◆ **Supplied entries**
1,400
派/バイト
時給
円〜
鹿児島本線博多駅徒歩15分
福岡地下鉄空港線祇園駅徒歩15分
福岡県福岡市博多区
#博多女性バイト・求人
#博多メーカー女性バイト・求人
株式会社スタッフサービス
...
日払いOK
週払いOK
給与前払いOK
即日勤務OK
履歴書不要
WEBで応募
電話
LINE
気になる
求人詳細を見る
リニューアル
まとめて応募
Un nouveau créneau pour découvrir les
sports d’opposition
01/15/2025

◆ **Action item**
Please repeat the material exactly as it appears above.

◆ **Reply**
1,400
派/バイト
時給
円〜
鹿児島本線博多駅徒歩15分
福岡地下鉄空港線祇園駅徒歩15分
福岡県福岡市博多区
#博多女性バイト・求人
#博多メーカー女性バイト・求人
株式会社スタッフサービス
...
日払いOK
週払いOK
給与前払いOK
即日勤務OK
履歴書不要
WEBで応募
電話
LINE
気になる
求人詳細を見る
リニューアル
まとめて応募
Un nouveau créneau pour découvrir les
sports d’opposition
01/15/2025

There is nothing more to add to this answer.